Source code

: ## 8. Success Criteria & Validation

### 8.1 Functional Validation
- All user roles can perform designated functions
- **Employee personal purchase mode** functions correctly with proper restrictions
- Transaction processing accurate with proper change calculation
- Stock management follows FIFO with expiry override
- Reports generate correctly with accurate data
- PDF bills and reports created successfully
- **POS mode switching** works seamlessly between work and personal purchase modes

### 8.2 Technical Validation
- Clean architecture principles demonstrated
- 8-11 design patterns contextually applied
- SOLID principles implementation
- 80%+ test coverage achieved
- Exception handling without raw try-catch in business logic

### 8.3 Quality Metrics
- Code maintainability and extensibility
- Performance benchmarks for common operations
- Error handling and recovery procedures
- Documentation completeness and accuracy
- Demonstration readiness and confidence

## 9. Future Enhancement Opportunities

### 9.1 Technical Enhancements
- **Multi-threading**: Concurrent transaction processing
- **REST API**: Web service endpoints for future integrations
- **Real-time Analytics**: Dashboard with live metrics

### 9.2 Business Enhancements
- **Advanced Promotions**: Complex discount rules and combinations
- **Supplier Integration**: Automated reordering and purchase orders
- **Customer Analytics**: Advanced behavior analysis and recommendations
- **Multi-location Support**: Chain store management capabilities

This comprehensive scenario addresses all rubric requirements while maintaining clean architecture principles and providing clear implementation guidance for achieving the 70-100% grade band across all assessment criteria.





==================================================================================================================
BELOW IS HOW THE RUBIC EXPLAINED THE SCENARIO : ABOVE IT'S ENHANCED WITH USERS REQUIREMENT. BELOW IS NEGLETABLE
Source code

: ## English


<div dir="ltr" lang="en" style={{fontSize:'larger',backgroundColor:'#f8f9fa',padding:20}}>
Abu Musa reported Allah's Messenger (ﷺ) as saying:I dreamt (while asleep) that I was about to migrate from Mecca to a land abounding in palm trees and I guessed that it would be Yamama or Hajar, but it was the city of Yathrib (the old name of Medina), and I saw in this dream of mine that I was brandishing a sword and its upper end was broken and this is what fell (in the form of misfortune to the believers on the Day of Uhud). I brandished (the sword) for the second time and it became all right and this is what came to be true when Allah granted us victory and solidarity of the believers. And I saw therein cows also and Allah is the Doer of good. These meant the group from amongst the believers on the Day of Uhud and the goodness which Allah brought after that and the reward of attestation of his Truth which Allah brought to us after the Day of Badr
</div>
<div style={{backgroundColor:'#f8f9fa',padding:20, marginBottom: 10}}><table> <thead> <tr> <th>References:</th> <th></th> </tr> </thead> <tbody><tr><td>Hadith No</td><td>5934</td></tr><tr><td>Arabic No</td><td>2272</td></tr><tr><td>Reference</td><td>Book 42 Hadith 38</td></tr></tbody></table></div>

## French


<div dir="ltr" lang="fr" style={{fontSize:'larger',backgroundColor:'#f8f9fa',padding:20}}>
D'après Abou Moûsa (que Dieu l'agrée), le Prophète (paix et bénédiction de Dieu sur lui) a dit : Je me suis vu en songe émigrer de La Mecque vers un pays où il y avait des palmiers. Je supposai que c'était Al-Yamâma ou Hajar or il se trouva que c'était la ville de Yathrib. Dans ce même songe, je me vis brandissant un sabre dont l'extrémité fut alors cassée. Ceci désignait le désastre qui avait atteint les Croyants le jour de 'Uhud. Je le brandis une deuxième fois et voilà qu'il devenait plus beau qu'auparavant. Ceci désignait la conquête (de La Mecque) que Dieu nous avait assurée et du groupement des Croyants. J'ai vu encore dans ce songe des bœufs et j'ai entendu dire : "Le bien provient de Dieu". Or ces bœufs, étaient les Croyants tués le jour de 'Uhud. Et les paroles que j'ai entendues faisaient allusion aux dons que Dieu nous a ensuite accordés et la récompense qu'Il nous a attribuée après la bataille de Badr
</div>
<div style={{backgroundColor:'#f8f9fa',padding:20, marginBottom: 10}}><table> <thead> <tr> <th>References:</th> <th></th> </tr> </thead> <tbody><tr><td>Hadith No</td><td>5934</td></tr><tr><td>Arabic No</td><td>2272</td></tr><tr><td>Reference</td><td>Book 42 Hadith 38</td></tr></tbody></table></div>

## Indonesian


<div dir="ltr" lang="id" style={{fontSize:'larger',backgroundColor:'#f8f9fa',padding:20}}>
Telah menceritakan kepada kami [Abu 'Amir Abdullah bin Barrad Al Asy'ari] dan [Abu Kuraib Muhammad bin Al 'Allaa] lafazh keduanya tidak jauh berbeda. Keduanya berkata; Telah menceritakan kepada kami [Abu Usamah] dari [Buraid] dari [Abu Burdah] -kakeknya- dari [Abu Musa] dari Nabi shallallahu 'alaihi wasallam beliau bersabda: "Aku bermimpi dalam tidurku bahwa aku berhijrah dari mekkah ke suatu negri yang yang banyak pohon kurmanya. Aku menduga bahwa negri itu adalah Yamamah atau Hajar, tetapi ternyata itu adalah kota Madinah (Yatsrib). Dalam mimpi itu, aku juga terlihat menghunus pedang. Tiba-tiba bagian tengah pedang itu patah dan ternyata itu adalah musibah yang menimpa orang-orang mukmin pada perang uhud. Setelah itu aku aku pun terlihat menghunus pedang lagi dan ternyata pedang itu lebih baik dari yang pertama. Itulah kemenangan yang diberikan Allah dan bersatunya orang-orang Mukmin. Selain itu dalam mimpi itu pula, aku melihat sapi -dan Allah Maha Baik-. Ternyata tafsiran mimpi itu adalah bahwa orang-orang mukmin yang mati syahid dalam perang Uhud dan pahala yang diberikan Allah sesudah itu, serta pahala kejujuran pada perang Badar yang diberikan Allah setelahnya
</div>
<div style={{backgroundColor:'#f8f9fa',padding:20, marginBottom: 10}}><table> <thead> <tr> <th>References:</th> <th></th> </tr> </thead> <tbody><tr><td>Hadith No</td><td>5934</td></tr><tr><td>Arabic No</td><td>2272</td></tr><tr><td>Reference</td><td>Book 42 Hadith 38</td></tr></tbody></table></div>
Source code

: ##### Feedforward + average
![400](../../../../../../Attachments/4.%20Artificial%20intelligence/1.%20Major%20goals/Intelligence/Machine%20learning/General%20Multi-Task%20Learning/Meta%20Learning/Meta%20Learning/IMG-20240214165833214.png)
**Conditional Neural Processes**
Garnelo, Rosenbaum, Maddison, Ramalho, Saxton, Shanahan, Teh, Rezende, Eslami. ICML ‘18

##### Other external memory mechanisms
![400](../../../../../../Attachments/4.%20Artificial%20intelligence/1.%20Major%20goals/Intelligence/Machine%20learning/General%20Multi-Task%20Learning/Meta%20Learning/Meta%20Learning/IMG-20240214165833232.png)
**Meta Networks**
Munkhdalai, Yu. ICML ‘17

Work order => Reproduce all of the data above verbatim, keeping every line, symbol, and blank line unchanged.

Exercise solution =>
Source code

: ## 8. Success Criteria & Validation

### 8.1 Functional Validation
- All user roles can perform designated functions
- **Employee personal purchase mode** functions correctly with proper restrictions
- Transaction processing accurate with proper change calculation
- Stock management follows FIFO with expiry override
- Reports generate correctly with accurate data
- PDF bills and reports created successfully
- **POS mode switching** works seamlessly between work and personal purchase modes

### 8.2 Technical Validation
- Clean architecture principles demonstrated
- 8-11 design patterns contextually applied
- SOLID principles implementation
- 80%+ test coverage achieved
- Exception handling without raw try-catch in business logic

### 8.3 Quality Metrics
- Code maintainability and extensibility
- Performance benchmarks for common operations
- Error handling and recovery procedures
- Documentation completeness and accuracy
- Demonstration readiness and confidence

## 9. Future Enhancement Opportunities

### 9.1 Technical Enhancements
- **Multi-threading**: Concurrent transaction processing
- **REST API**: Web service endpoints for future integrations
- **Real-time Analytics**: Dashboard with live metrics

### 9.2 Business Enhancements
- **Advanced Promotions**: Complex discount rules and combinations
- **Supplier Integration**: Automated reordering and purchase orders
- **Customer Analytics**: Advanced behavior analysis and recommendations
- **Multi-location Support**: Chain store management capabilities

This comprehensive scenario addresses all rubric requirements while maintaining clean architecture principles and providing clear implementation guidance for achieving the 70-100% grade band across all assessment criteria.





==================================================================================================================
BELOW IS HOW THE RUBIC EXPLAINED THE SCENARIO : ABOVE IT'S ENHANCED WITH USERS REQUIREMENT. BELOW IS NEGLETABLE
Source code

: ## English


<div dir="ltr" lang="en" style={{fontSize:'larger',backgroundColor:'#f8f9fa',padding:20}}>
Abu Musa reported Allah's Messenger (ﷺ) as saying:I dreamt (while asleep) that I was about to migrate from Mecca to a land abounding in palm trees and I guessed that it would be Yamama or Hajar, but it was the city of Yathrib (the old name of Medina), and I saw in this dream of mine that I was brandishing a sword and its upper end was broken and this is what fell (in the form of misfortune to the believers on the Day of Uhud). I brandished (the sword) for the second time and it became all right and this is what came to be true when Allah granted us victory and solidarity of the believers. And I saw therein cows also and Allah is the Doer of good. These meant the group from amongst the believers on the Day of Uhud and the goodness which Allah brought after that and the reward of attestation of his Truth which Allah brought to us after the Day of Badr
</div>
<div style={{backgroundColor:'#f8f9fa',padding:20, marginBottom: 10}}><table> <thead> <tr> <th>References:</th> <th></th> </tr> </thead> <tbody><tr><td>Hadith No</td><td>5934</td></tr><tr><td>Arabic No</td><td>2272</td></tr><tr><td>Reference</td><td>Book 42 Hadith 38</td></tr></tbody></table></div>

## French


<div dir="ltr" lang="fr" style={{fontSize:'larger',backgroundColor:'#f8f9fa',padding:20}}>
D'après Abou Moûsa (que Dieu l'agrée), le Prophète (paix et bénédiction de Dieu sur lui) a dit : Je me suis vu en songe émigrer de La Mecque vers un pays où il y avait des palmiers. Je supposai que c'était Al-Yamâma ou Hajar or il se trouva que c'était la ville de Yathrib. Dans ce même songe, je me vis brandissant un sabre dont l'extrémité fut alors cassée. Ceci désignait le désastre qui avait atteint les Croyants le jour de 'Uhud. Je le brandis une deuxième fois et voilà qu'il devenait plus beau qu'auparavant. Ceci désignait la conquête (de La Mecque) que Dieu nous avait assurée et du groupement des Croyants. J'ai vu encore dans ce songe des bœufs et j'ai entendu dire : "Le bien provient de Dieu". Or ces bœufs, étaient les Croyants tués le jour de 'Uhud. Et les paroles que j'ai entendues faisaient allusion aux dons que Dieu nous a ensuite accordés et la récompense qu'Il nous a attribuée après la bataille de Badr
</div>
<div style={{backgroundColor:'#f8f9fa',padding:20, marginBottom: 10}}><table> <thead> <tr> <th>References:</th> <th></th> </tr> </thead> <tbody><tr><td>Hadith No</td><td>5934</td></tr><tr><td>Arabic No</td><td>2272</td></tr><tr><td>Reference</td><td>Book 42 Hadith 38</td></tr></tbody></table></div>

## Indonesian


<div dir="ltr" lang="id" style={{fontSize:'larger',backgroundColor:'#f8f9fa',padding:20}}>
Telah menceritakan kepada kami [Abu 'Amir Abdullah bin Barrad Al Asy'ari] dan [Abu Kuraib Muhammad bin Al 'Allaa] lafazh keduanya tidak jauh berbeda. Keduanya berkata; Telah menceritakan kepada kami [Abu Usamah] dari [Buraid] dari [Abu Burdah] -kakeknya- dari [Abu Musa] dari Nabi shallallahu 'alaihi wasallam beliau bersabda: "Aku bermimpi dalam tidurku bahwa aku berhijrah dari mekkah ke suatu negri yang yang banyak pohon kurmanya. Aku menduga bahwa negri itu adalah Yamamah atau Hajar, tetapi ternyata itu adalah kota Madinah (Yatsrib). Dalam mimpi itu, aku juga terlihat menghunus pedang. Tiba-tiba bagian tengah pedang itu patah dan ternyata itu adalah musibah yang menimpa orang-orang mukmin pada perang uhud. Setelah itu aku aku pun terlihat menghunus pedang lagi dan ternyata pedang itu lebih baik dari yang pertama. Itulah kemenangan yang diberikan Allah dan bersatunya orang-orang Mukmin. Selain itu dalam mimpi itu pula, aku melihat sapi -dan Allah Maha Baik-. Ternyata tafsiran mimpi itu adalah bahwa orang-orang mukmin yang mati syahid dalam perang Uhud dan pahala yang diberikan Allah sesudah itu, serta pahala kejujuran pada perang Badar yang diberikan Allah setelahnya
</div>
<div style={{backgroundColor:'#f8f9fa',padding:20, marginBottom: 10}}><table> <thead> <tr> <th>References:</th> <th></th> </tr> </thead> <tbody><tr><td>Hadith No</td><td>5934</td></tr><tr><td>Arabic No</td><td>2272</td></tr><tr><td>Reference</td><td>Book 42 Hadith 38</td></tr></tbody></table></div>
Source code

: ##### Feedforward + average
![400](../../../../../../Attachments/4.%20Artificial%20intelligence/1.%20Major%20goals/Intelligence/Machine%20learning/General%20Multi-Task%20Learning/Meta%20Learning/Meta%20Learning/IMG-20240214165833214.png)
**Conditional Neural Processes**
Garnelo, Rosenbaum, Maddison, Ramalho, Saxton, Shanahan, Teh, Rezende, Eslami. ICML ‘18

##### Other external memory mechanisms
![400](../../../../../../Attachments/4.%20Artificial%20intelligence/1.%20Major%20goals/Intelligence/Machine%20learning/General%20Multi-Task%20Learning/Meta%20Learning/Meta%20Learning/IMG-20240214165833232.png)
**Meta Networks**
Munkhdalai, Yu. ICML ‘17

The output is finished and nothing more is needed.